Where traditional houses take months to complete, Project Etopia’s homes go together in a fraction of the time due to being partially pre-built in the factory. The firm’s flagship scheme in Corby, Northamptonshire, is a commuter village that will comprise 47 homes, the first four of which were each built in nine days flat.
The factory, which opened last year, has an initial capacity of 2,000 houses a year. Houses are not only faster to build, but will also have smart “internet of things” technology built in and be much more energy efficient than the average home.
With integrated solar panels (battery storage built into the staircases is on the way too), Daniels says he can build houses that will generate more power than they consume, potentially offsetting some of the six tonnes of carbon emitted annually by the “typical” house as a result of the heat and power required. “I want to reverse climate change through housing,” he says.
To showcase the full potential of his approach, Daniels is building a test home for the Building Research Establishment in Watford, which he says will be “the single highest performing building in the world. It will be ten times energy positive during the summer – we can power ten homes from that one.”
Championing innovative new technology in a conservative industry such as housebuilding is an uphill battle, he admits, but Daniels believes he has the current generation of twenty and thirtysomething customers increasingly on his side. “We are conscious about what we buy and eat, and we care about the planet. People have only chosen traditional houses because up until now there have been no alternatives available.”
Daniels’ zeal and determination – since founding the business in 2015 he’s taught himself everything from thermodynamics and electrical and mechanical engineering to web design – has attracted some impressive backers to Project Etopia. His chairman is hedge-fund titan (and former Conservative Party treasurer) Lord Fink, and property magnates the Reuben Brothers (whose £18 billion net worth makes them the UK’s second-wealthiest family according to the Sunday Times Rich List) invested £19 million last September.
Daniels’ number one rule for working with such high-octane boardroom colleagues? Be ready to learn. “I said to myself when they both invested that if I am voting for something I believe in and want to do, if I don’t also listen to why I might not want to do it then I am not a smart businessman,” he says. “So I always listen.”

(Collected data)

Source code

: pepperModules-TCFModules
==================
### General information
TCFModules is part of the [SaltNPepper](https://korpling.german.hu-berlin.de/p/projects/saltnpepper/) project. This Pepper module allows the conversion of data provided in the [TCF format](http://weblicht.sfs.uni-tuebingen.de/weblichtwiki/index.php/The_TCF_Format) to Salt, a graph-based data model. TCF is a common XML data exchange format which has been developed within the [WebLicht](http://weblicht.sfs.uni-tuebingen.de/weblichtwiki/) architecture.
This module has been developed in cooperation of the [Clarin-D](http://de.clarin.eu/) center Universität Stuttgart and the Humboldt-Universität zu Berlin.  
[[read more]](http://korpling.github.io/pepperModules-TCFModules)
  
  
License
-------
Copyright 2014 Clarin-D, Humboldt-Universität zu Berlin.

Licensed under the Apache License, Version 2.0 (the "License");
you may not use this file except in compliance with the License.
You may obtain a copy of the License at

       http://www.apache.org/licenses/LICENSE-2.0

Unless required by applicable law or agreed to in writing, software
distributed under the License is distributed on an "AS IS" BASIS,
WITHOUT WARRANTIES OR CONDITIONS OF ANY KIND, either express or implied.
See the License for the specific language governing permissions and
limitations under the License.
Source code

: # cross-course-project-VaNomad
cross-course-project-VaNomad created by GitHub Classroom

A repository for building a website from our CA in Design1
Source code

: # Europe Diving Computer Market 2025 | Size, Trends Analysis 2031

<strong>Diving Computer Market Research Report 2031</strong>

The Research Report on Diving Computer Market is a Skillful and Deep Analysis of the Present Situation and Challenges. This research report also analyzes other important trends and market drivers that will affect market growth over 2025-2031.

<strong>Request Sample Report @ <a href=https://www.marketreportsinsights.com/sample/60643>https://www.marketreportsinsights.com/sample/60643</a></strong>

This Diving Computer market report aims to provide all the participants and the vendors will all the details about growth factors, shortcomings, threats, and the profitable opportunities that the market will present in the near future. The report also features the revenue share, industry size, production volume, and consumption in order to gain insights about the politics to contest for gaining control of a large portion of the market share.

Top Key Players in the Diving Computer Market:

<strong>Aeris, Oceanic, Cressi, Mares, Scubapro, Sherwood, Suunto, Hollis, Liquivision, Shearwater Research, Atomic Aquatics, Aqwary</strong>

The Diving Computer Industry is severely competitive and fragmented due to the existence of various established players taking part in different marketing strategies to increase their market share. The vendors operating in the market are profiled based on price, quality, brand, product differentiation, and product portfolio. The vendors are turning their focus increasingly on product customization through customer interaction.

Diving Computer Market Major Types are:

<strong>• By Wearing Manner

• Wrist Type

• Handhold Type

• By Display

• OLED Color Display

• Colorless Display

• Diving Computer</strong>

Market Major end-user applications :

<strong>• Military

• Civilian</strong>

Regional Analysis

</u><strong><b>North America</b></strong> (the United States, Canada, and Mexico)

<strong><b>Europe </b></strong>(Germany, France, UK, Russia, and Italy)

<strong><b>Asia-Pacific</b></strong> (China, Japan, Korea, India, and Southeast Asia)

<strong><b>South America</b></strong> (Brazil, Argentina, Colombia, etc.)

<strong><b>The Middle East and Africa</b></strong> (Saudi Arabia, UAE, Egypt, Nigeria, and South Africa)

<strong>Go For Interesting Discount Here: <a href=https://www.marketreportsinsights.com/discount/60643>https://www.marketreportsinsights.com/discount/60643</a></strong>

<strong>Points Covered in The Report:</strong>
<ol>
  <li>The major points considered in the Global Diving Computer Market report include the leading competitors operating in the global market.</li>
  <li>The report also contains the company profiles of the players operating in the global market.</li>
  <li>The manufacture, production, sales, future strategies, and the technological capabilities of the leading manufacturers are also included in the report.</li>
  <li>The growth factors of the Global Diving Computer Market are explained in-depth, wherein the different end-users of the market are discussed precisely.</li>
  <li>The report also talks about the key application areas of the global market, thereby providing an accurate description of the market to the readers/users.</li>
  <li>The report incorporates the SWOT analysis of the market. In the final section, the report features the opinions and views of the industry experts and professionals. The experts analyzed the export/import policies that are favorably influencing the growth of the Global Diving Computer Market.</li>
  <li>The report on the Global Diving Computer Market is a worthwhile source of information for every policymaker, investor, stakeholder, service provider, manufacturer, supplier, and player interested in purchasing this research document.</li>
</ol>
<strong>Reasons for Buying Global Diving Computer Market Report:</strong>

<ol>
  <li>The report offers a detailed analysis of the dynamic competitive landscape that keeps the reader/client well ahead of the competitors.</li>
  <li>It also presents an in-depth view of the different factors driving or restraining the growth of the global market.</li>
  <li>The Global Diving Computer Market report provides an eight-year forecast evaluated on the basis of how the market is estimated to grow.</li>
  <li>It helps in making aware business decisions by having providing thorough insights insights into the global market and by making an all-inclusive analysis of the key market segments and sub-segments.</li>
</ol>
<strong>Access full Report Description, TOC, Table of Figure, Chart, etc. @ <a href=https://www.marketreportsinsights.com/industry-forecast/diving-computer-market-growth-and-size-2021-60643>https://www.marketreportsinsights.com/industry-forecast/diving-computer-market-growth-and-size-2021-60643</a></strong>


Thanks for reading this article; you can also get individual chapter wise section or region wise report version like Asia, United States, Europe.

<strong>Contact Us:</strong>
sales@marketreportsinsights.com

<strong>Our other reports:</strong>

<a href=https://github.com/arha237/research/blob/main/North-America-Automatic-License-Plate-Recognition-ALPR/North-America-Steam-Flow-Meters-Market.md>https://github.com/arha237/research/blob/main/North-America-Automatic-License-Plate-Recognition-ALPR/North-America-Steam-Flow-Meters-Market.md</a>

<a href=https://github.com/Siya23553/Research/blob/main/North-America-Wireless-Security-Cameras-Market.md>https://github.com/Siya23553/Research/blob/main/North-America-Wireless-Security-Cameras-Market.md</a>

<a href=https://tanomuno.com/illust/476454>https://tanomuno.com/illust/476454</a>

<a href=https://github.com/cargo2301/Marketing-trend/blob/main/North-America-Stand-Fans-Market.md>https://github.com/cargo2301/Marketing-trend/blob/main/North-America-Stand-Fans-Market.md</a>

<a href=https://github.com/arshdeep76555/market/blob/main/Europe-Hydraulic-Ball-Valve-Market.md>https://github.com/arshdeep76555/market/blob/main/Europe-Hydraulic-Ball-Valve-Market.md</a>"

Task description
Please quote the stretch of the Project Etopia article from "Daniels’ zeal and" through "million last September.". The lines above are separate from the Project Etopia article.

Task response
Daniels’ zeal and determination – since founding the business in 2015 he’s taught himself everything from thermodynamics and electrical and mechanical engineering to web design – has attracted some impressive backers to Project Etopia. His chairman is hedge-fund titan (and former Conservative Party treasurer) Lord Fink, and property magnates the Reuben Brothers (whose £18 billion net worth makes them the UK’s second-wealthiest family according to the Sunday Times Rich List) invested £19 million last September.